The principle that the tiny elements suspended in air can affect the light passing by (and thus change the way you perceive whatever you’re looking at) holds especially true when you’re looking at something from a great distance (like the planet’s surface) as opposed to something relatively close up (like a sunrise).

The MODIS instrument views the Earth at a distance of 705 km above the planet’s surface; the rough equivalent of driving from New York City to Washington, DC, twice. MODIS gathers data by measuring and recording light that bounces off of Earth’s various surfaces and into MODIS’ “eye.” Because different objects reflect light in different patterns, MODIS scientists are able to create products that look at very specific features, such as the density of worldwide vegetation, how productive the world’s oceans and large bodies of water are, and how many clouds are detected over a given area in a certain period of time.

In a perfect world (from the satellite's point of view), the light heading back out to space after reflecting off of some surface on the planet would not be affected by anything else it encountered. But in the real world, this doesn’t happen, because the gasses, aerosols, and thin cirrus clouds throughout the atmosphere all affect the light passing by or through them, and end up changing the data. Though atmospheric gases, aerosols, and thin cirrus clouds are not visible to the naked human eye, they do affect the light that passes through them by causing it to pick up some of their own characteristics. This atmospheric "interference" means that the observations collected by the instrument are a product not just of the surface, but also of the atmosphere.

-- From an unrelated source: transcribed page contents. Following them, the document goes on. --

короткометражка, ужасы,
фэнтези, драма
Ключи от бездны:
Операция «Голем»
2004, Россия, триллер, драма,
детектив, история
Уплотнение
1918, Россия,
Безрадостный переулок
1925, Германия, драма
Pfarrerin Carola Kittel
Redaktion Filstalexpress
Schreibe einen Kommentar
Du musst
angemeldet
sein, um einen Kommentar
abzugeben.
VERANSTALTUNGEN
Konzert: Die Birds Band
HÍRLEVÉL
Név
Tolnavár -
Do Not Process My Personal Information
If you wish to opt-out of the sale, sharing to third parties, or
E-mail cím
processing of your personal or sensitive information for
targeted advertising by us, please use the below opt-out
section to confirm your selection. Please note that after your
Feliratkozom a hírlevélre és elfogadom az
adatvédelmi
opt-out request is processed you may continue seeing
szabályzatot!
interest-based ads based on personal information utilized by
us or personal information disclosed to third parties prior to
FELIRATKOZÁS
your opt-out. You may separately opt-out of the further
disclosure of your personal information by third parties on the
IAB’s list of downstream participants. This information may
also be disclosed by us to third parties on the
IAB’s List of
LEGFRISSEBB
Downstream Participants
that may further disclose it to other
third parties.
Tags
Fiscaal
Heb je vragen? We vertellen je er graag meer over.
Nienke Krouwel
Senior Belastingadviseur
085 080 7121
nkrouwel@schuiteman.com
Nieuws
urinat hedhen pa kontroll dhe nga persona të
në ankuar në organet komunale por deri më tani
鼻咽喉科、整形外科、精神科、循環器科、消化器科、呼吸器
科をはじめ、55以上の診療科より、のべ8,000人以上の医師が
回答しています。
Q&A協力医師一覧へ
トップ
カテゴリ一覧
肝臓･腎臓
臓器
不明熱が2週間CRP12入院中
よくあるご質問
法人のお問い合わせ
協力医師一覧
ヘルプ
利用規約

For scientists studying land surface features like vegetation distribution or fires, it’s important to remove, or correct for the atmospheric effects from the data. This correction takes place in the Surface Reflectance product, which is a measure of what the true surface reflectance would have been at a given point in place and time if there were no atmosphere to get in the way. Accurate land surface reflectance is the foundation for a variety of MODIS products: vegetation indices, BRDF (Bidirectional Reflectance Distribution Function, thermal anomalies (fires), and FPAR/LAI (Fraction of Photosynthetically Active Radiation/Leaf Area Index). The surface reflectance product will be routinely used in land cover characterizations, global and regional climate models, and surface energy balance modeling.

Just as we want to see the most brilliant, and hence uncontaminated, sunrises and sunsets, MODIS scientists want to observe land and ocean surfaces as they truly are, not through the interference of the atmosphere. The MODIS Surface Reflectance product is the filter that is the helps them achieve that goal.